Fakta vs MitosSains

Fakta vs Mitos: Cuaca Ekstrem Makin Menggila, Benarkah Tanda Kiamat Sudah Dekat?

JAKARTA, kilasjurnal.id – Belakangan ini, rasanya tidak ada hari tanpa berita bencana. Mulai dari gelombang panas (heatwave) yang memanggang Eropa dan Asia, badai siklon yang meluluhlantakkan pesisir, hingga hujan es di wilayah tropis yang tak lazim. Fenomena alam yang “mengamuk” ini sering kali memicu kecemasan kolektif di masyarakat.

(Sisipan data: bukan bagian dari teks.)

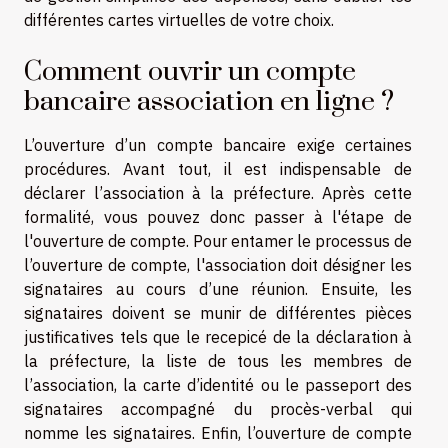
différentes cartes virtuelles de votre choix.
Comment ouvrir un compte
bancaire association en ligne ?
L’ouverture d’un compte bancaire exige certaines
procédures. Avant tout, il est indispensable de
déclarer l’association à la préfecture. Après cette
formalité, vous pouvez donc passer à l'étape de
l'ouverture de compte. Pour entamer le processus de
l’ouverture de compte, l'association doit désigner les
signataires au cours d’une réunion. Ensuite, les
signataires doivent se munir de différentes pièces
justificatives tels que le recepicé de la déclaration à
la préfecture, la liste de tous les membres de
l’association, la carte d’identité ou le passeport des
signataires accompagné du procès-verbal qui
nomme les signataires. Enfin, l’ouverture de compte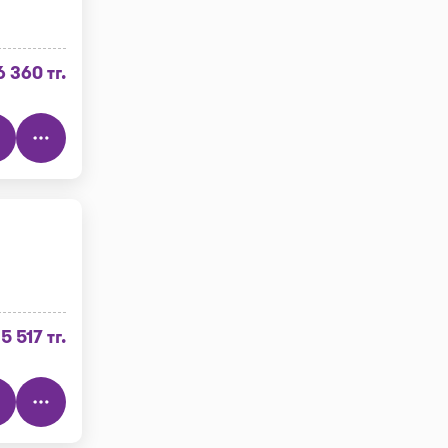
6 360 тг.
5 517 тг.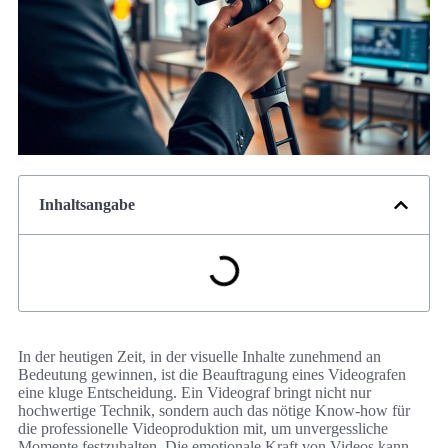
Inhaltsangabe
In der heutigen Zeit, in der visuelle Inhalte zunehmend an
Bedeutung gewinnen, ist die Beauftragung eines Videografen
eine kluge Entscheidung. Ein Videograf bringt nicht nur
hochwertige Technik, sondern auch das nötige Know-how für
die professionelle Videoproduktion mit, um unvergessliche
Momente festzuhalten. Die emotionale Kraft von Videos kann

Di warung kopi hingga grup WhatsApp keluarga, narasi yang muncul seringkali bernada teologis: “Ini sudah akhir zaman,” atau “Kiamat sudah dekat.” Ketakutan ini wajar, mengingat narasi tentang kehancuran alam memang tertulis dalam banyak kitab suci sebagai tanda-tanda akhir dunia. Namun, jika kita menyingkirkan sejenak kacamata ketakutan dan memakai kacamata sains, apa yang sebenarnya sedang terjadi pada Bumi kita? Apakah ini benar-benar “kiamat” supranatural, atau sebuah konsekuensi fisika yang logis?

Fakta: Ini Bukan Sihir, Ini Krisis Iklim Buatan Manusia

Secara ilmiah, mengaitkan cuaca ekstrem semata-mata sebagai “takdir kiamat” adalah sebuah MITOS yang bisa berbahaya karena membuat kita pasrah dan tidak berbuat apa-apa. Faktanya, apa yang kita alami saat ini adalah dampak langsung dari Perubahan Iklim Antropogenik (perubahan iklim yang disebabkan oleh aktivitas manusia).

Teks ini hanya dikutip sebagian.